Meldung
14.12.2015

BioPark Regensburg: Erste Ergebnisse der Standortanalyse zur Gesundheitswirtschaft in Regensburg

Das Cluster BioPark Regensburg GmbH präsentierte am 11. Dezember 2015 die Ergebnisse einer Standortanalyse, die die Stadt Regensburg in Auftrag gegeben hat. In der Studie wurden Fragen zum Potenzial der regionalen Gesundheitswirtschaft und zu den Stärken und Chancen der Branche vom Cluster beantwortet.

Im Rahmen dieser Standortanalyse führte Capgemini Consulting Interviews sowohl mit Vertretern von Kliniken und Krankenhäusern als auch mit Vertretern der niedergelassenen Ärzte, außerdem mit Vertretern von Hochschulen, Krankenkassen, Reha- und Pflegeeinrichtungen, von Politik und Verwaltung sowie von anderen Gesundheitsregionen und Clustern. Ergänzt wurden die Untersuchungen durch Recherchen zu aktuellen Trends und zukünftigen Entwicklungen im Bereich Gesundheitswirtschaft.

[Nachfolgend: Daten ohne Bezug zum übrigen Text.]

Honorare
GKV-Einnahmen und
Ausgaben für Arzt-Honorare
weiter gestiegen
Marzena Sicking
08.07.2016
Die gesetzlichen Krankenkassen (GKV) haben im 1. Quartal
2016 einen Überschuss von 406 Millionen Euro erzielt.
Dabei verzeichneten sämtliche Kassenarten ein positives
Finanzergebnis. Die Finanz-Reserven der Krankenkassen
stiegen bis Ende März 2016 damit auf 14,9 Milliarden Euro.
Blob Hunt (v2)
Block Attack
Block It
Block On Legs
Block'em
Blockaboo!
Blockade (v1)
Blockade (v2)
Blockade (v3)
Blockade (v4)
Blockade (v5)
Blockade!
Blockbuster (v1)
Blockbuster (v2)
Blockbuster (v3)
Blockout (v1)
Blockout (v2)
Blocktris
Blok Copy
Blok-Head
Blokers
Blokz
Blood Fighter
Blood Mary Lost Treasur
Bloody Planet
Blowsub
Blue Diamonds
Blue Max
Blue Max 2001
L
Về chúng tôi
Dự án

Der BioPark Regensburg und die BioRegio Regensburg haben eine eindrucksvolle Entwicklung vorzuweisen. Gestartet mit der Kernkompetenz Biotechnologie (1999-2001), folgte zunächst die Erweiterung mit den „Life Sciences” um Medizintechnik, Pharma, Diagnostik und Analytik (2002-2006). Hierauf schloss sich die Einbeziehung von Firmen anderer Branchen wie der Metall-, Textil-, Kunststoff- und Glasindustrie an, welche interdisziplinär mit den Lebenswissenschaften interagieren (2006-2011). In der weiteren Konsequenz vernetzt sich der BioPark seit 2012 zunehmend mit Firmen aus der Gesundheitsbranche und hat hier bereits erste Gründer und Firmen im BioPark angesiedelt.

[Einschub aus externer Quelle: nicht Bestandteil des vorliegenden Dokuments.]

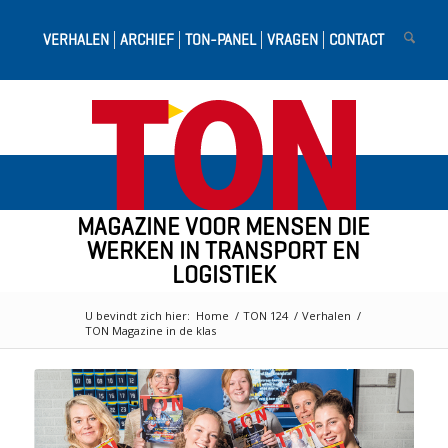
VERHALEN
ARCHIEF
TON-PANEL
VRAGEN
CONTACT
MAGAZINE VOOR MENSEN DIE
WERKEN IN TRANSPORT EN
LOGISTIEK
U bevindt zich hier:
Home
/
TON 124
/
Verhalen
/
TON Magazine in de klas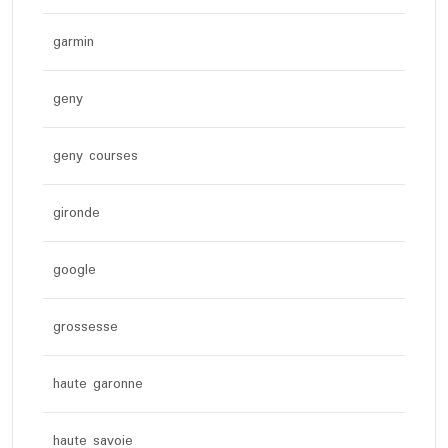
garmin
geny
geny courses
gironde
google
grossesse
haute garonne
haute savoie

„Wir sehen ganz klar den übergreifenden Trend einer weiteren Verknüpfung der Biotech- und Medtech-Branche mit der Gesundheitswirtschaft am Standort”, so Dr. Thomas Diefenthal, Geschäftsführer der BioPark Regensburg GmbH, bei der Eröffnung der Veranstaltung. In seinem Grußwort betonte Oberbürgermeister und Aufsichtsratsvorsitzender Joachim Wolbergs, dass der Gesundheitssektor mittlerweile der größte Wirtschaftszeig in Deutschland sei.

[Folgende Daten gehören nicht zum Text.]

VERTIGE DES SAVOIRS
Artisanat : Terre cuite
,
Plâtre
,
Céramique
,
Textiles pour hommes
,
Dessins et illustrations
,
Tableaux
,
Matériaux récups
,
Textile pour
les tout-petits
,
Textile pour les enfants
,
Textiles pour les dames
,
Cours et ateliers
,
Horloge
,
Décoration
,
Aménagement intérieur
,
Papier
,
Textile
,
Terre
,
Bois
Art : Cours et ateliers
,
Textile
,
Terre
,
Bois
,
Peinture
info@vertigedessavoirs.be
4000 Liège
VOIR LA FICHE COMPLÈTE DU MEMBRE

Die Studie empfiehlt dem BioPark zu prüfen, inwieweit ein „Innovationszentrum Healthcare” als neuer Inkubator auf dem Campus möglich wäre. Sie empfiehlt ferner, am Standort geeignete Maßnahmen gegen den Fachkräftemangel – insbesondere im Pflegebereich – zu ergreifen. Die Stadt Regensburg hat den BioPark beauftragt, die Ergebnisse der 150-seitigen Studien nun gemeinsam mit den Entscheidungsträgern der Region auf ihre Umsetzung hin zu überprüfen. Aus dieser Machbarkeitsanalyse wird ein „Masterplan Gesundheitswirtschaft für die Region Regensburg” erarbeitet, aus dem erste gemeinsame Projekte in 2016 für die weitere Entwicklung hervorgehen sollen.